Senator Risa Hontiveros's questioning during Tuesday's proceedings appears to have provided the defence with crucial ammunition. When she asked whether Duterte's recorded statements proved she actually hired an assassin, the prosecution's acknowledgment that they did not—only that they demonstrated intent—exposed the logical gap the defence now exploits. Intent to hire and actual hiring are distinct legal concepts, and the absence of evidence for the latter undermines charges predicated on the former. Defence counsel emphasised this distinction throughout their arguments, suggesting that even if one accepts the prosecution's theory of Duterte's subjective intent, proving that intent through recordings alone cannot satisfy the objective requirements of impeachment under constitutional law.

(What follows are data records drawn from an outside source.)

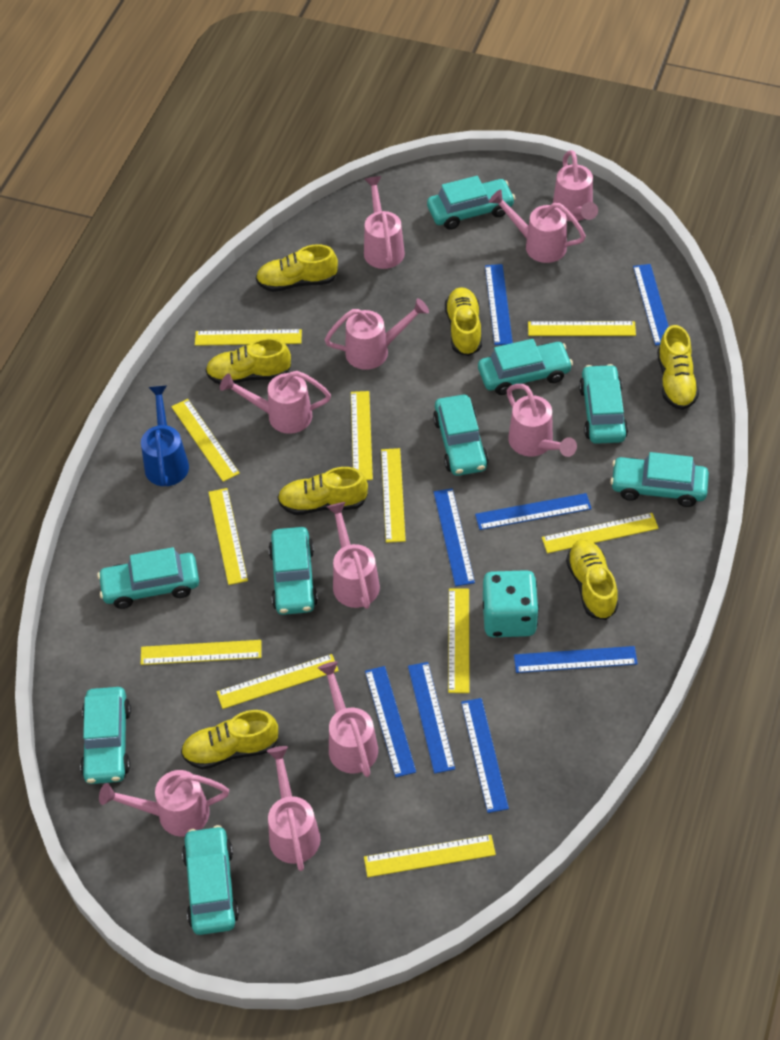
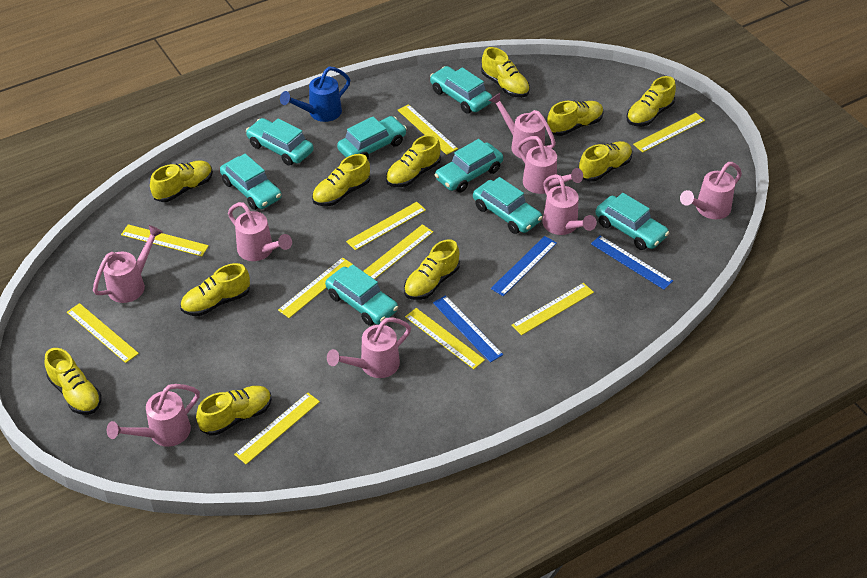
blue ruler: [365,666,416,777] [408,662,455,774] [434,488,475,586] [461,698,509,813] [475,493,592,530] [485,264,513,345] [514,646,638,673] [633,264,669,346] = 8 -> [433,295,503,363] [491,236,557,296] [591,235,673,290] = 3
pink watering can: [99,770,229,837] [220,371,331,434] [267,746,320,871] [318,661,378,777] [325,298,429,370] [327,502,380,609] [364,176,405,269] [489,189,586,263] [507,384,577,457] [553,150,598,221] = 10 -> [93,225,163,303] [107,384,200,447] [228,202,292,261] [327,317,411,378] [489,93,556,159] [517,136,583,194] [543,174,597,235] [680,162,742,219] = 8
turquoise car: [80,687,131,784] [97,547,199,609] [182,825,239,935] [268,527,318,615] [427,176,515,230] [433,395,488,476] [478,339,573,395] [579,364,628,444] [610,452,709,507] = 9 -> [220,154,282,210] [246,118,314,166] [325,264,398,326] [337,116,407,159] [430,66,492,114] [435,139,503,192] [473,177,543,234] [595,193,669,250] = 8
turquoise dice: [483,570,539,637] = 1 -> none = 0
yellow ruler: [141,640,262,665] [171,399,240,482] [195,329,302,346] [208,488,248,585] [217,654,339,709] [351,391,373,480] [364,835,496,877] [381,448,406,543] [448,589,469,693] [528,321,636,336] [542,513,659,553] = 11 -> [67,303,139,363] [121,224,209,256] [234,393,320,465] [278,257,354,318] [346,202,426,250] [363,224,433,279] [398,104,458,155] [405,308,485,369] [511,283,594,335] [633,113,705,153] = 10
yellow shoe: [181,710,279,769] [206,338,291,384] [256,244,338,292] [277,467,368,515] [445,287,482,356] [566,539,618,620] [657,325,699,410] = 7 -> [44,348,102,415] [150,160,213,202] [180,263,250,316] [196,386,272,436] [312,154,370,206] [386,135,441,187] [404,239,460,300] [481,47,530,98] [547,101,604,136] [579,141,632,182] [626,76,676,126] = 11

The trial has already begun to reveal procedural tensions regarding the scope of questioning permitted before the Senate impeachment court. When Hontiveros pressed whether grave threats could ever be justified by legitimate underlying reasons, presiding officer Senator Francis Escudero intervened, noting that such legal conclusions should await closing arguments rather than emerge through examination. This ruling may constrain the prosecution's ability to build broader contextual arguments about the seriousness of Duterte's remarks. For Malaysian observers and other Southeast Asian readers following this proceeding, the trial illustrates how impeachment jurisprudence develops through procedural engagement and how definitions of high crime shape the limits of executive accountability.
The fundamental clash emerging from these early trial days concerns constitutional interpretation. The prosecution contends that threats against the President and sitting political figures constitute high crimes warranting removal; the defence argues that without proof of an actual conspiracy to commit violence, mere statements—however threatening—fall outside the impeachable offences enumerated in the Constitution. This represents not merely a factual dispute about what Duterte said, but a constitutional dispute about what the Constitution permits as grounds for removing a vice president. The outcome will likely depend on whether senator-judges view the trial through the lens of protecting institutional dignity and leadership security, or through the lens of requiring objective evidence of criminal conspiracy before invoking the extraordinary remedy of impeachment.